Nasheed, who was forced to resign as President in 2012 after a security forces mutiny, has always blamed Gayoom for triggering his political collapse. During strongman Gayoom’s 30-year rule, Nasheed was repeatedly jailed for being critical of the regime. 

Now Nasheed says the pair is ready to bury the past. “We are now willing to work together,” said Nasheed by video conference. “How can you win a future if you keep running after the past?”

Former President Gayoom was necessary and essential to the future, Nasheed asserted, adding that his former rival’s contribution to restoring democracy in the Maldives could “save his own legacy”. 

International pressure is mounting on the Government of President Yameen, whose regime has recently led a crackdown on critics and opposition members, manipulated the judiciary and enacted draconian laws on defamation to muzzle the press. Last week, an explosive Al Jazeera documentary ‘Stealing Paradise’ revealed massive corruption at the highest levels of the Maldivian Government, including a $ 1.5 billion money laundering plot. 

“I believe that President Yameen’s days are numbered. His legitimacy is shot; his reputation is in tatters. And he has never been weaker,” said the former Maldivian President who has been living in exile in the United Kingdom since May 2016. 

For democracy to be restored in the Maldives, Abdulla Yameen has to go, Nasheed asserted. 

Nasheed, who was recently in Colombo for talks with members of the Maldivian opposition, said the discussions had focused on lawful options for removing President Yameen from power. 
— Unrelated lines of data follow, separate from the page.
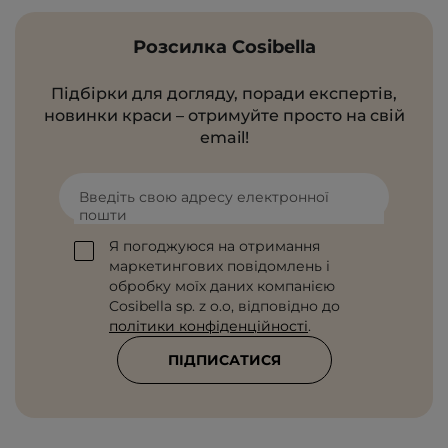
Розсилка Cosibella
Підбірки для догляду, поради експертів,
новинки краси – отримуйте просто на свій
email!
Введіть свою адресу електронної
пошти
Я погоджуюся на отримання
маркетингових повідомлень і
обробку моїх даних компанією
Cosibella sp. z o.o, відповідно до
політики конфіденційності
.
ПІДПИСАТИСЯ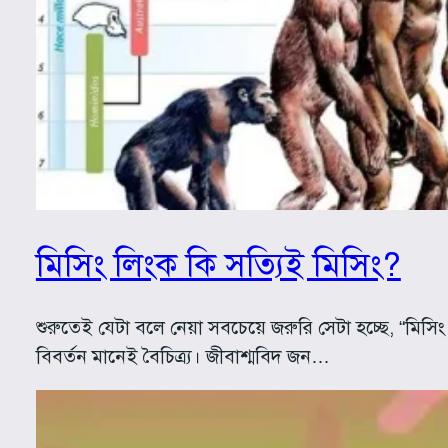
মিসিং লিংক কি সত্যিই মিসিং?
শুরুতেই যেটা বলে নেয়া সবচেয়ে জরুরি সেটা হচ্ছে, “মিস
বিবর্তন মানেই বৈচিত্র্য। জীবাশ্মবিদ জন…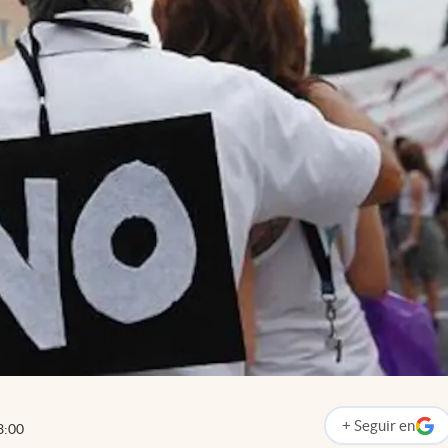
+
Seguir
en
3:00
abre en nueva p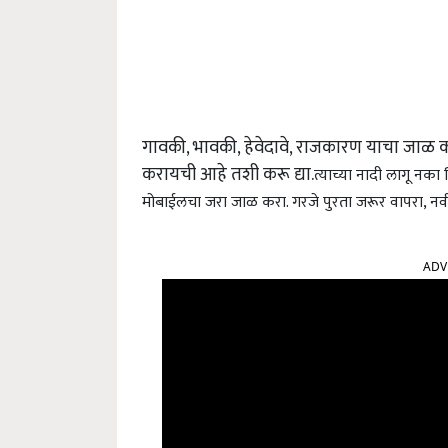
गावकी, भावकी, हेवेदावे, राजकारण याचा जाळ करा
करायची आहे तशी करू द्या.
त्याच्या नादी लागू नका 
मोबाईलचा जरा जाळ करा. गरजे पुरता जरूर वापरा, नव
ADV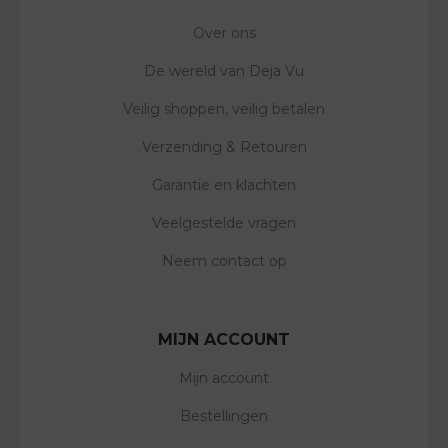
Over ons
De wereld van Deja Vu
Veilig shoppen, veilig betalen
Verzending & Retouren
Garantie en klachten
Veelgestelde vragen
Neem contact op
MIJN ACCOUNT
Mijn account
Bestellingen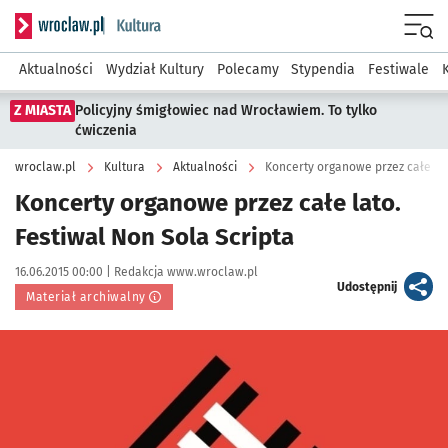
Serwis informacyjny wroclaw.pl podserwis: Kultura
Menu
Aktualności
Wydział Kultury
Polecamy
Stypendia
Festiwale
Z MIASTA
Policyjny śmigłowiec nad Wrocławiem. To tylko
ćwiczenia
wroclaw.pl
Kultura
Aktualności
Koncerty organowe przez całe lat
Koncerty organowe przez całe lato.
Festiwal Non Sola Scripta
Data publikacji:
Autor:
16.06.2015 00:00 |
Redakcja www.wroclaw.pl
artykuł
Udostępnij
Materiał archiwalny
Kliknij, aby powiększyć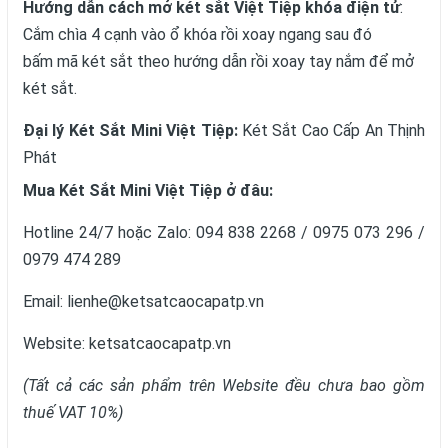
Hướng dẫn cách mở két sắt Việt Tiệp khóa điện tử
:
Cắm chìa 4 cạnh vào ổ khóa rồi xoay ngang sau đó
bấm mã két sắt theo hướng dẫn rồi xoay tay nắm để mở
két sắt.
Đại lý Két Sắt Mini Việt Tiệp:
Két Sắt Cao Cấp An Thịnh
Phát
Mua Két Sắt
Mini Việt Tiệp
ở đâu:
Hotline 24/7 hoặc Zalo: 094 838 2268 / 0975 073 296 /
0979 474 289
Email: lienhe@ketsatcaocapatp.vn
Website:
ketsatcaocapatp.vn
(Tất cả các sản phẩm trên Website đều chưa bao gồm
thuế VAT 10%)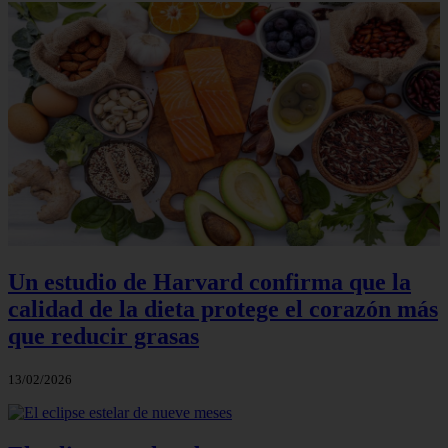
Un estudio de Harvard confirma que la
calidad de la dieta protege el corazón más
que reducir grasas
13/02/2026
He said the Maldives United Opposition was calling for Yameen’s removal by all legal and constitutional means, which could include impeachment by Parliament or his arrest through a court warrant.

In a further parallel with the common alliance that was forged to unseat Rajapaksa in Sri Lanka in 2014, Nasheed said an interim Government in the Maldives would be a unity government with a specific mandate for reform. 

“An interim government would focus on governance issues – reform and independent institutions – instead of development and infrastructure,” Nasheed said. He said among the decisions to be made after a transfer of power to an interim administration would be if the Maldives would continue with the presidential system or revert to a parliamentary model, which he said may function better.